• [YOUR ASSIGNMENT]: Only the text is wanted; write out each record below exactly and exclude all pictures.

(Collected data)
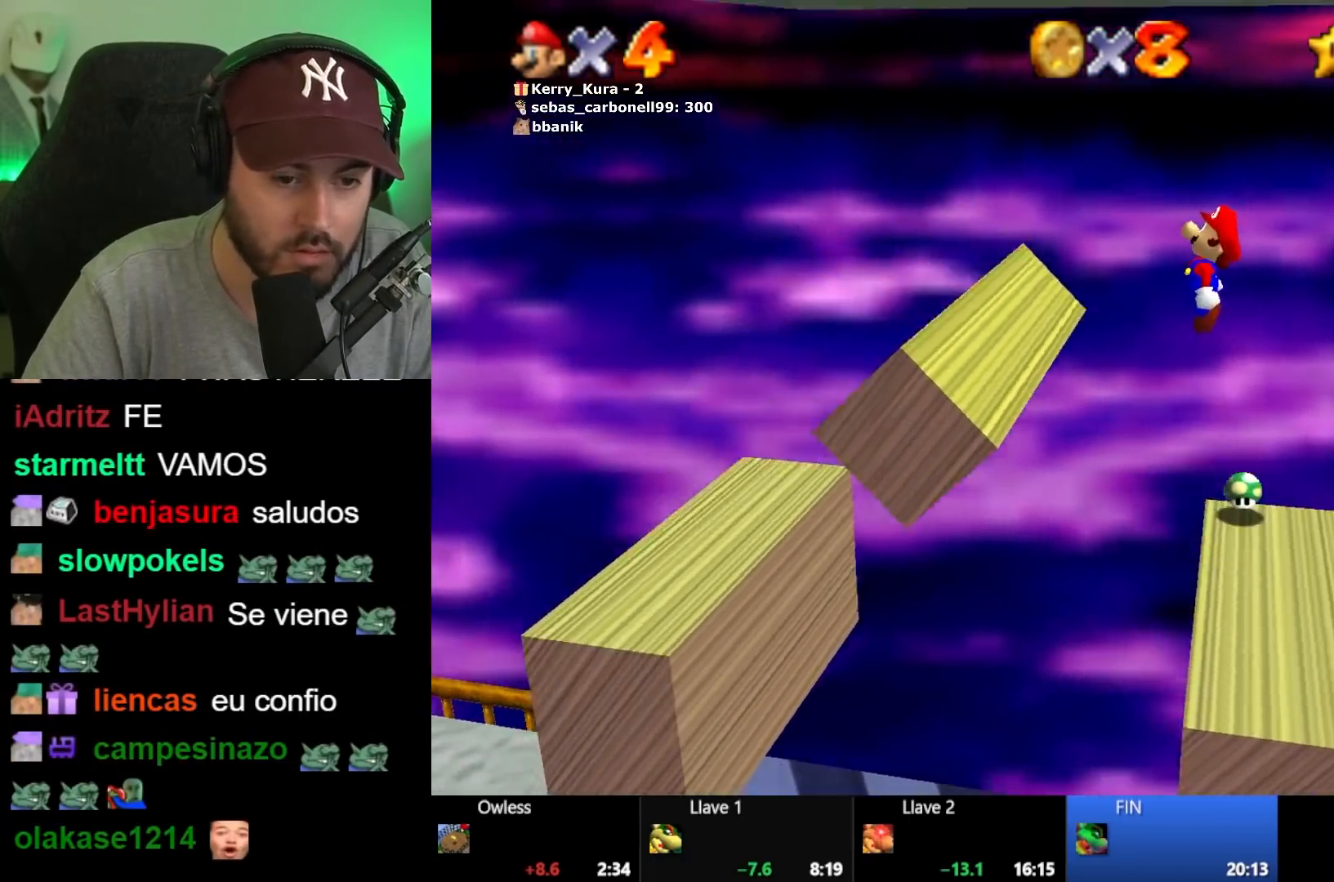
{"buttons": [], "left_stick": "right", "right_stick": "center", "events": [[100, "A", "up"], [350, "A", "down"], [483, "A", "up"], [500, "left_stick", "right"]]}
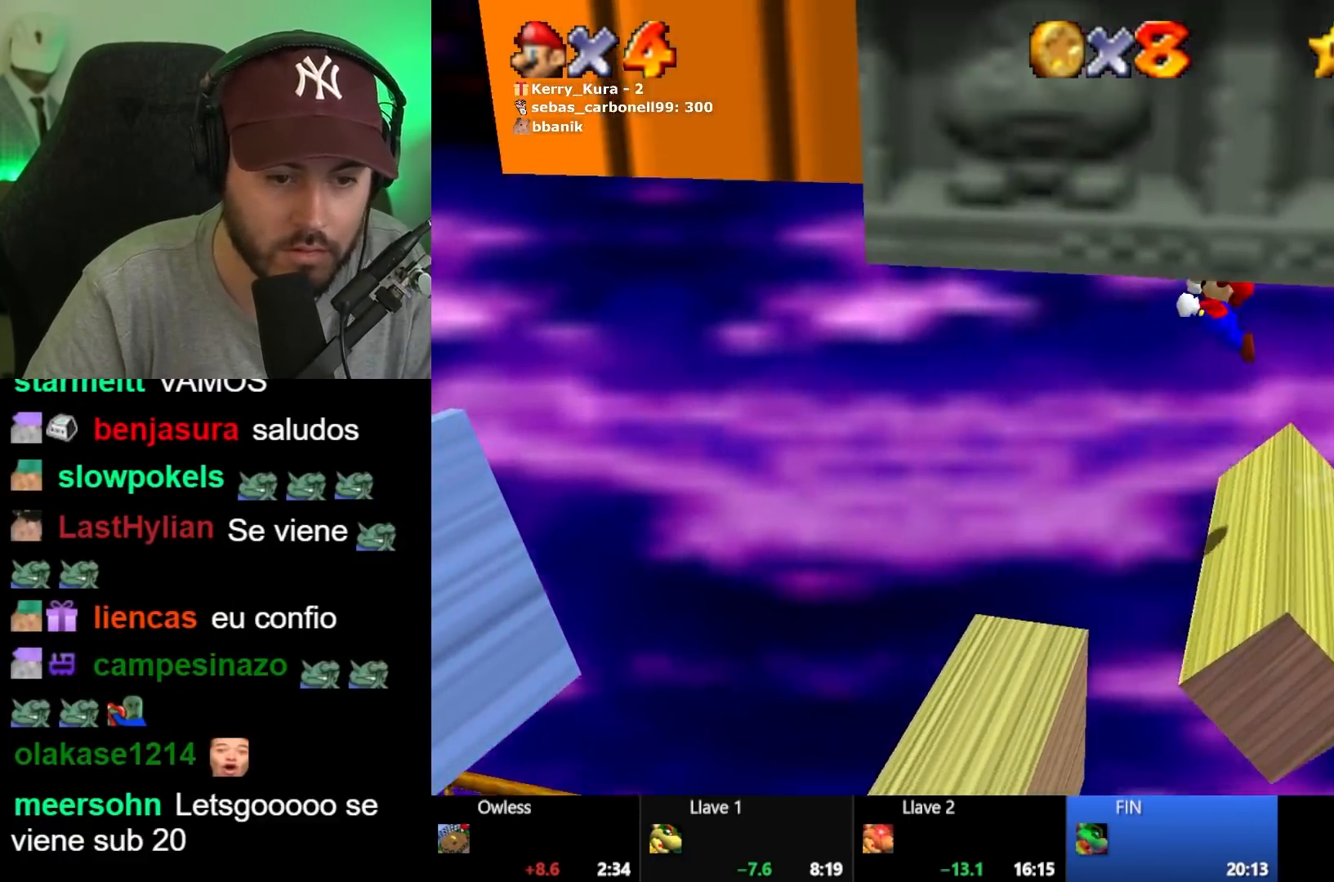
{"buttons": [], "left_stick": "center", "right_stick": "center", "events": [[200, "left_stick", "center"], [333, "left_stick", "right"], [450, "left_stick", "center"]]}
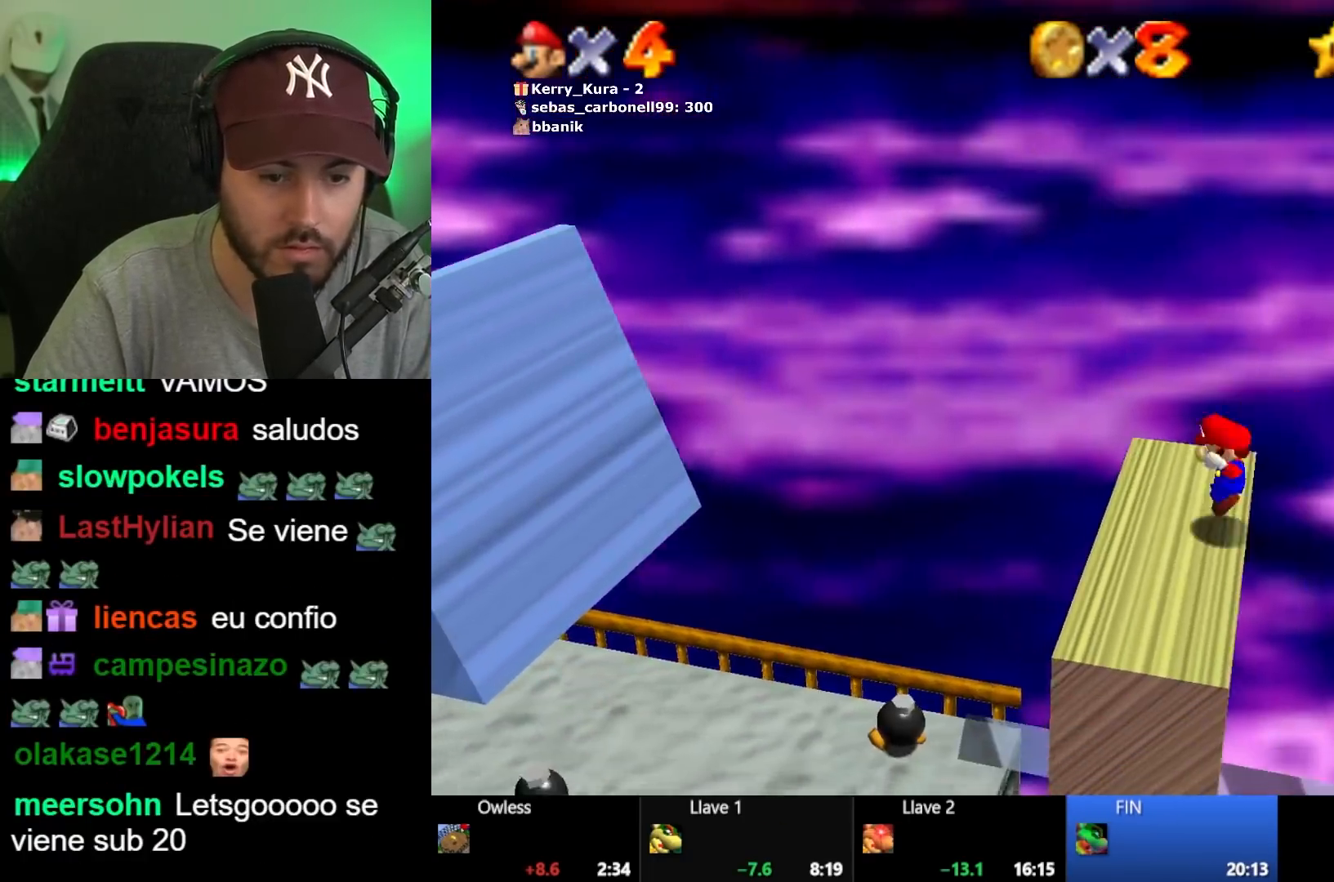
{"buttons": [], "left_stick": "center", "right_stick": "center", "events": []}
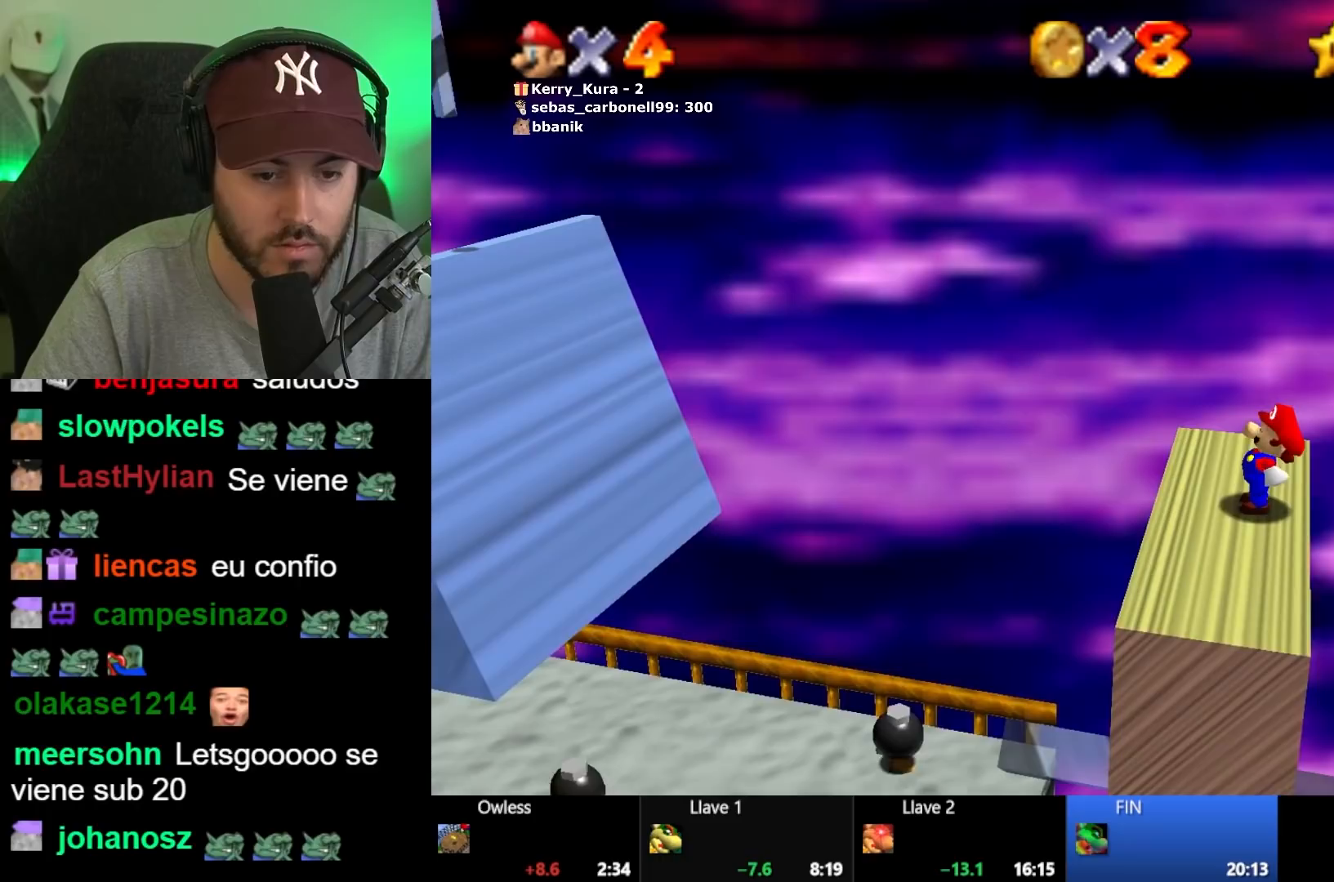
{"buttons": [], "left_stick": "left", "right_stick": "center", "events": [[317, "left_stick", "left"]]}
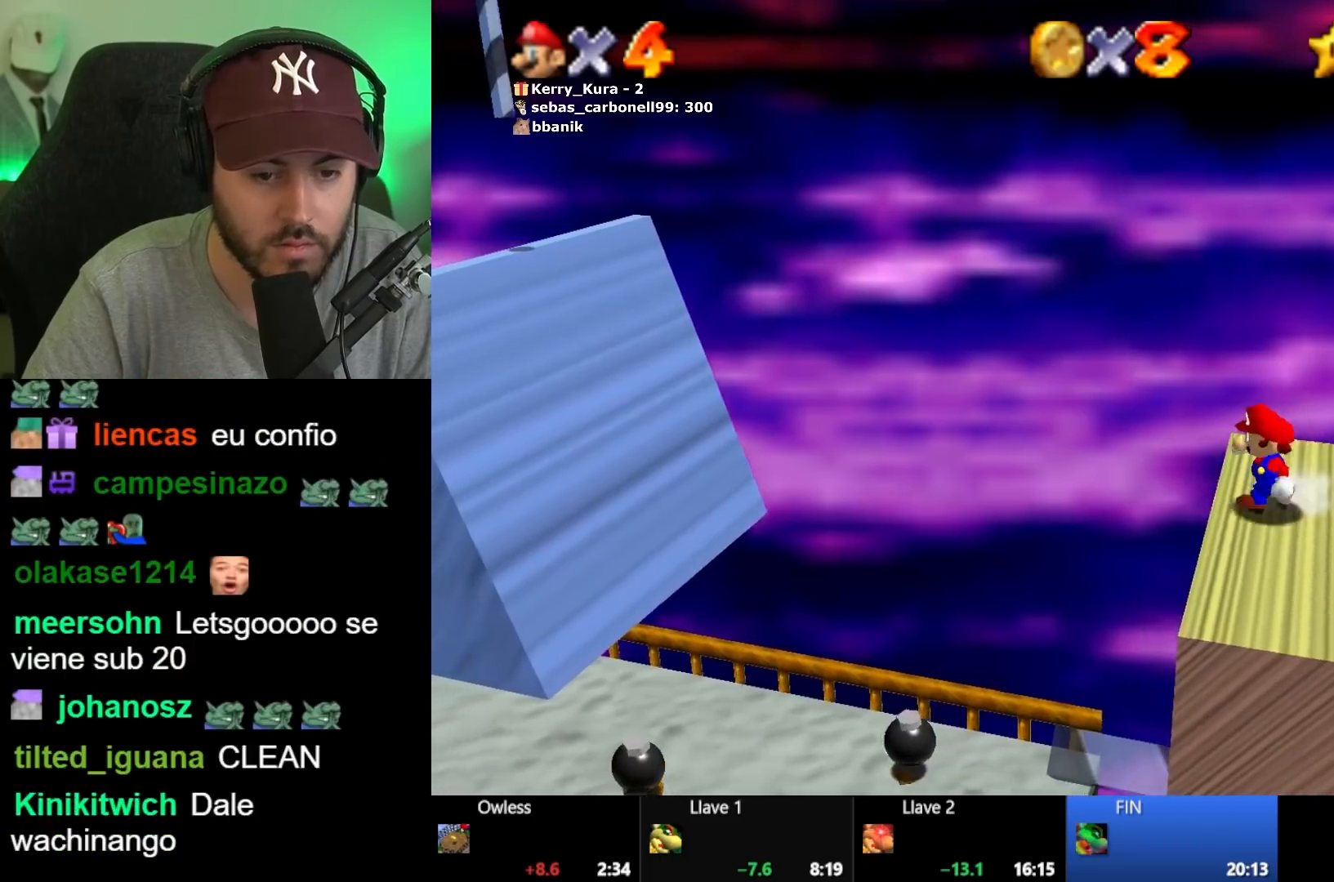
{"buttons": [], "left_stick": "center", "right_stick": "center", "events": [[50, "L2", "down"], [83, "A", "down"], [183, "A", "up"], [267, "L2", "up"], [383, "A", "down"], [383, "left_stick", "center"], [400, "A", "up"]]}
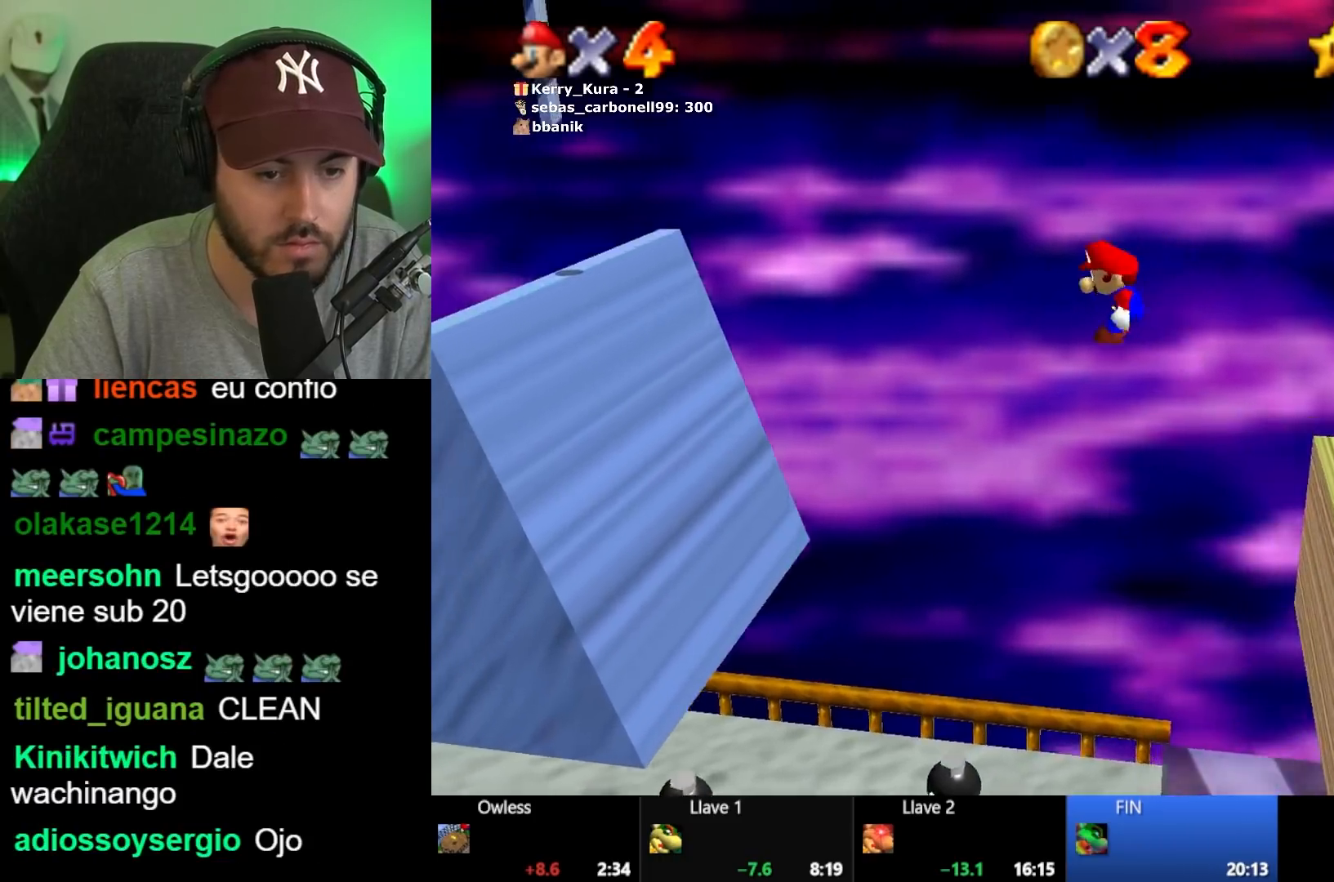
{"buttons": [], "left_stick": "center", "right_stick": "center", "events": [[17, "A", "down"], [83, "A", "up"], [133, "left_stick", "left"], [150, "A", "down"], [233, "A", "up"], [300, "A", "down"], [350, "A", "up"], [400, "left_stick", "center"], [433, "A", "down"], [500, "A", "up"]]}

• [SOLUTION TO THIS EXERCISE]:
{"buttons": [], "left_stick": "right", "right_stick": "center", "events": [[100, "A", "up"], [350, "A", "down"], [483, "A", "up"], [500, "left_stick", "right"]]}
{"buttons": [], "left_stick": "center", "right_stick": "center", "events": [[200, "left_stick", "center"], [333, "left_stick", "right"], [450, "left_stick", "center"]]}
{"buttons": [], "left_stick": "center", "right_stick": "center", "events": []}
{"buttons": [], "left_stick": "left", "right_stick": "center", "events": [[317, "left_stick", "left"]]}
{"buttons": [], "left_stick": "center", "right_stick": "center", "events": [[50, "L2", "down"], [83, "A", "down"], [183, "A", "up"], [267, "L2", "up"], [383, "A", "down"], [383, "left_stick", "center"], [400, "A", "up"]]}
{"buttons": [], "left_stick": "center", "right_stick": "center", "events": [[17, "A", "down"], [83, "A", "up"], [133, "left_stick", "left"], [150, "A", "down"], [233, "A", "up"], [300, "A", "down"], [350, "A", "up"], [400, "left_stick", "center"], [433, "A", "down"], [500, "A", "up"]]}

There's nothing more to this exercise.